| Exercise details |
Repeat, word for word, each of the records shown below, without their pictures.
===
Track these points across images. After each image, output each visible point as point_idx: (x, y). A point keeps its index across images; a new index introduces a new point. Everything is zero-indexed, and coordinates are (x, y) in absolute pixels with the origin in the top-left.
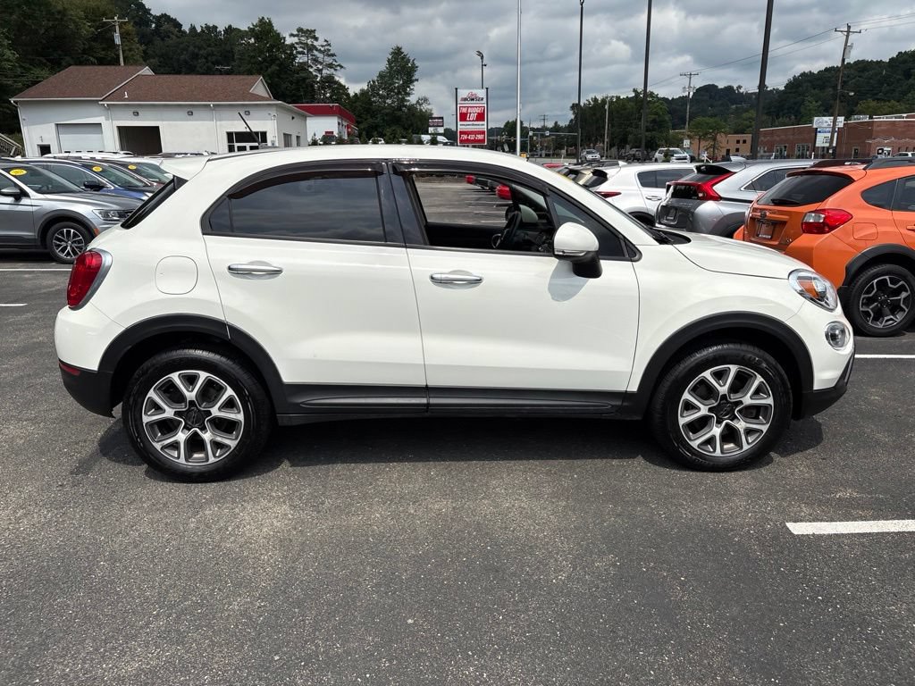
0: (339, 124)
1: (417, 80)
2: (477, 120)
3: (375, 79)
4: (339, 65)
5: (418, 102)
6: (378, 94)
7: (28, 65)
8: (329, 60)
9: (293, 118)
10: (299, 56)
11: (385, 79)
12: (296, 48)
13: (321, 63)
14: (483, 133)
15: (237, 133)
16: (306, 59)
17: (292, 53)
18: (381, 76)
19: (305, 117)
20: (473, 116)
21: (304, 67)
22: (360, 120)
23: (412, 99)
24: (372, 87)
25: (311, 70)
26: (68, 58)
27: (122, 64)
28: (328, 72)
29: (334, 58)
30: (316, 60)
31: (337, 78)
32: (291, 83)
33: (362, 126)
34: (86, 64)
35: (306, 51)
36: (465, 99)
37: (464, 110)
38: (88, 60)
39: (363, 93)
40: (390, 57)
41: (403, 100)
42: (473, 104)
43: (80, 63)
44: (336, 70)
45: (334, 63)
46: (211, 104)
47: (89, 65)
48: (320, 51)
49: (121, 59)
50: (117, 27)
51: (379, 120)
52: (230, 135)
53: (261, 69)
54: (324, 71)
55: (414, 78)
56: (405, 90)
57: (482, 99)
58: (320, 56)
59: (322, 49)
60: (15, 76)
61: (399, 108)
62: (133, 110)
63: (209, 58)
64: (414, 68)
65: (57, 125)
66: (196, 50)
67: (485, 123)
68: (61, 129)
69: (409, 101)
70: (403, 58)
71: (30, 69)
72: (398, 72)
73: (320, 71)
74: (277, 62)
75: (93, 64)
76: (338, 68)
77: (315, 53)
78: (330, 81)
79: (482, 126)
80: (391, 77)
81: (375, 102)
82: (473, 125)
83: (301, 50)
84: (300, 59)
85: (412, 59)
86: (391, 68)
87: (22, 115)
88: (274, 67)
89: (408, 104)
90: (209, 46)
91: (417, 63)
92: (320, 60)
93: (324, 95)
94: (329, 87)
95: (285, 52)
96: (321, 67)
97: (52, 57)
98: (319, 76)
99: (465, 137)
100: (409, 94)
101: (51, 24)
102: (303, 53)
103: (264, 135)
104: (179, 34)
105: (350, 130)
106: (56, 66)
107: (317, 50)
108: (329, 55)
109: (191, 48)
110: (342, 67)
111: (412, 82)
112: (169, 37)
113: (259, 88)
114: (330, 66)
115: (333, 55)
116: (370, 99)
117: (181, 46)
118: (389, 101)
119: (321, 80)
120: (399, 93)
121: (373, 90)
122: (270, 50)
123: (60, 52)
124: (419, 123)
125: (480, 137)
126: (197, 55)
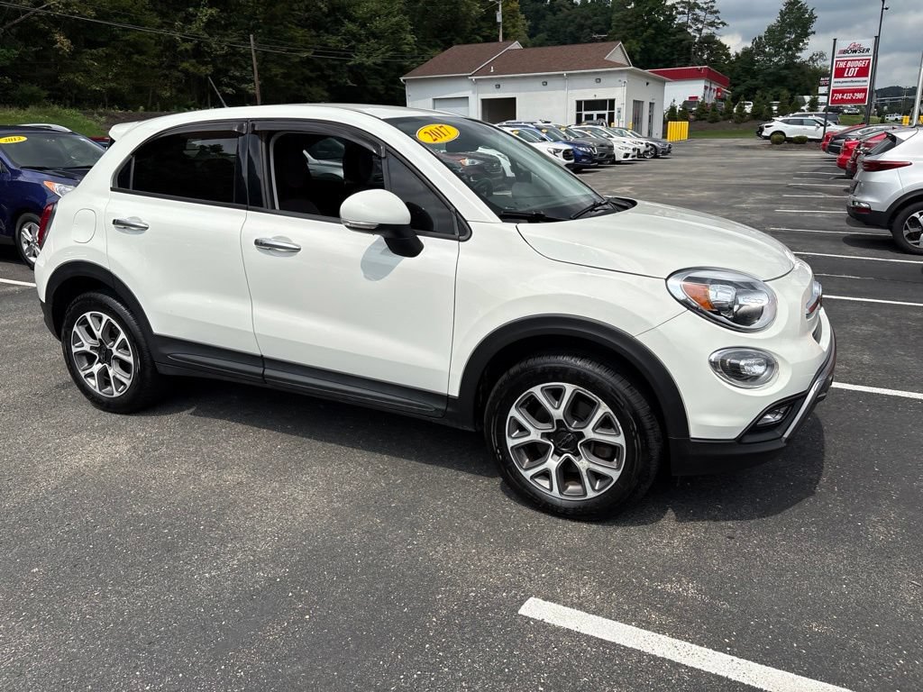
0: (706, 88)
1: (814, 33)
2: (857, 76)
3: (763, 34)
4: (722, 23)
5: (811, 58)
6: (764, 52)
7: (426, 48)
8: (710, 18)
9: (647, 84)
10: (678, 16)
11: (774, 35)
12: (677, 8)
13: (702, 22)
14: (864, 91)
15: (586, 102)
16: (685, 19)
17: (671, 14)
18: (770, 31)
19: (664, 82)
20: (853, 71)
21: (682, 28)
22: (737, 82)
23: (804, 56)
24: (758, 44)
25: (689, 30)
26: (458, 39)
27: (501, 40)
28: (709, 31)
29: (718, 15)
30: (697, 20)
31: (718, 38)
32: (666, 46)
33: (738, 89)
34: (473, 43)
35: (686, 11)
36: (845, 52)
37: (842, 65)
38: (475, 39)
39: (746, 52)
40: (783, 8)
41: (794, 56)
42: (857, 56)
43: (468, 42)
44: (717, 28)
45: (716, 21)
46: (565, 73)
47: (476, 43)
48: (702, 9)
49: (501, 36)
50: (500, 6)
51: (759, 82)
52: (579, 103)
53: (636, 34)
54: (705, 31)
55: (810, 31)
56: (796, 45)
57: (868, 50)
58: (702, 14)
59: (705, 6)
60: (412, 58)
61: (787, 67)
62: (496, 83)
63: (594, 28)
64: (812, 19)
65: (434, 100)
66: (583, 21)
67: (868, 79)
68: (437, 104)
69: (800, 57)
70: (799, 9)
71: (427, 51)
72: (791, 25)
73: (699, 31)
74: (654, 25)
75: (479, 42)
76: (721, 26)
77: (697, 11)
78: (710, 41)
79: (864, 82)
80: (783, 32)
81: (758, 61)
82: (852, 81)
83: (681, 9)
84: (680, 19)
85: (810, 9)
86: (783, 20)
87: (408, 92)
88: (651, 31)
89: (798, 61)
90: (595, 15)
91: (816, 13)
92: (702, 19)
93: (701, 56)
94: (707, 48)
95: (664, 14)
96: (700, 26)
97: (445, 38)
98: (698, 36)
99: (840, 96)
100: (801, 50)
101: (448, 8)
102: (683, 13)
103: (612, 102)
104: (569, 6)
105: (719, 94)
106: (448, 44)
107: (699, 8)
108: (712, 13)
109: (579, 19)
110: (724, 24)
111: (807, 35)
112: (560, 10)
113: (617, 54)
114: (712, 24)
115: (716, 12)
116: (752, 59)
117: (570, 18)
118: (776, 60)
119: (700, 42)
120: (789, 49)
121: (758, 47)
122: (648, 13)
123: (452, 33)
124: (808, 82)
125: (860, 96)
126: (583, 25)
===
| Answer below |
Track these points across images. After each image, output each visible point as point_idx: (x, y). A point keeps its index across images; a new index introduces a new point. Everything is zero-indexed, and coordinates are (x, y) in absolute pixels with the origin in the top-left.
0: (339, 124)
1: (417, 80)
2: (477, 120)
3: (375, 79)
4: (339, 65)
5: (418, 102)
6: (378, 94)
7: (28, 65)
8: (329, 60)
9: (293, 118)
10: (299, 56)
11: (385, 79)
12: (296, 48)
13: (321, 63)
14: (483, 133)
15: (237, 133)
16: (306, 59)
17: (292, 53)
18: (381, 76)
19: (305, 117)
20: (473, 116)
21: (304, 67)
22: (360, 120)
23: (412, 99)
24: (372, 87)
25: (311, 70)
26: (68, 58)
27: (122, 64)
28: (328, 72)
29: (334, 58)
30: (316, 60)
31: (337, 78)
32: (291, 83)
33: (362, 126)
34: (86, 64)
35: (306, 51)
36: (465, 99)
37: (464, 110)
38: (88, 60)
39: (363, 93)
40: (390, 57)
41: (403, 100)
42: (473, 104)
43: (80, 63)
44: (336, 70)
45: (334, 63)
46: (211, 104)
47: (89, 65)
48: (320, 51)
49: (121, 59)
50: (117, 27)
51: (379, 120)
52: (230, 135)
53: (261, 69)
54: (324, 71)
55: (414, 78)
56: (405, 90)
57: (482, 99)
58: (320, 56)
59: (322, 49)
60: (15, 76)
61: (399, 108)
62: (133, 110)
63: (209, 58)
64: (414, 68)
65: (57, 125)
66: (196, 50)
67: (485, 123)
68: (61, 129)
69: (409, 101)
70: (403, 58)
71: (30, 69)
72: (398, 72)
73: (320, 71)
74: (277, 62)
75: (93, 64)
76: (338, 68)
77: (315, 53)
78: (330, 81)
79: (482, 126)
80: (391, 77)
81: (375, 102)
82: (473, 125)
83: (301, 50)
84: (300, 59)
85: (412, 59)
86: (391, 68)
87: (22, 115)
88: (274, 67)
89: (408, 104)
90: (209, 46)
91: (417, 63)
92: (320, 60)
93: (324, 95)
94: (329, 87)
95: (285, 52)
96: (321, 67)
97: (52, 57)
98: (319, 76)
99: (465, 137)
100: (409, 94)
101: (51, 24)
102: (303, 53)
103: (264, 135)
104: (179, 34)
105: (350, 130)
106: (56, 66)
107: (317, 50)
108: (329, 55)
109: (191, 48)
110: (342, 67)
111: (412, 82)
112: (169, 37)
113: (259, 88)
114: (330, 66)
115: (333, 55)
116: (370, 99)
117: (181, 46)
118: (389, 101)
119: (321, 80)
120: (399, 93)
121: (373, 90)
122: (270, 50)
123: (60, 52)
124: (419, 123)
125: (480, 137)
126: (197, 55)
0: (706, 88)
1: (814, 33)
2: (857, 76)
3: (763, 34)
4: (722, 23)
5: (811, 58)
6: (764, 52)
7: (426, 48)
8: (710, 18)
9: (647, 84)
10: (678, 16)
11: (774, 35)
12: (677, 8)
13: (702, 22)
14: (864, 91)
15: (586, 102)
16: (685, 19)
17: (671, 14)
18: (770, 31)
19: (664, 82)
20: (853, 71)
21: (682, 28)
22: (737, 82)
23: (804, 56)
24: (758, 44)
25: (689, 30)
26: (458, 39)
27: (501, 40)
28: (709, 31)
29: (718, 15)
30: (697, 20)
31: (718, 38)
32: (666, 46)
33: (738, 89)
34: (473, 43)
35: (686, 11)
36: (845, 52)
37: (842, 65)
38: (475, 39)
39: (746, 52)
40: (783, 8)
41: (794, 56)
42: (857, 56)
43: (468, 42)
44: (717, 28)
45: (716, 21)
46: (565, 73)
47: (476, 43)
48: (702, 9)
49: (501, 36)
50: (500, 6)
51: (759, 82)
52: (579, 103)
53: (636, 34)
54: (705, 31)
55: (810, 31)
56: (796, 45)
57: (868, 50)
58: (702, 14)
59: (705, 6)
60: (412, 58)
61: (787, 67)
62: (496, 83)
63: (594, 28)
64: (812, 19)
65: (434, 100)
66: (583, 21)
67: (868, 79)
68: (437, 104)
69: (800, 57)
70: (799, 9)
71: (427, 51)
72: (791, 25)
73: (699, 31)
74: (654, 25)
75: (479, 42)
76: (721, 26)
77: (697, 11)
78: (710, 41)
79: (864, 82)
80: (783, 32)
81: (758, 61)
82: (852, 81)
83: (681, 9)
84: (680, 19)
85: (810, 9)
86: (783, 20)
87: (408, 92)
88: (651, 31)
89: (798, 61)
90: (595, 15)
91: (816, 13)
92: (702, 19)
93: (701, 56)
94: (707, 48)
95: (664, 14)
96: (700, 26)
97: (445, 38)
98: (698, 36)
99: (840, 96)
100: (801, 50)
101: (448, 8)
102: (683, 13)
103: (612, 102)
104: (569, 6)
105: (719, 94)
106: (448, 44)
107: (699, 8)
108: (712, 13)
109: (579, 19)
110: (724, 24)
111: (807, 35)
112: (560, 10)
113: (617, 54)
114: (712, 24)
115: (716, 12)
116: (752, 59)
117: (570, 18)
118: (776, 60)
119: (700, 42)
120: (789, 49)
121: (758, 47)
122: (648, 13)
123: (452, 33)
124: (808, 82)
125: (860, 96)
126: (583, 25)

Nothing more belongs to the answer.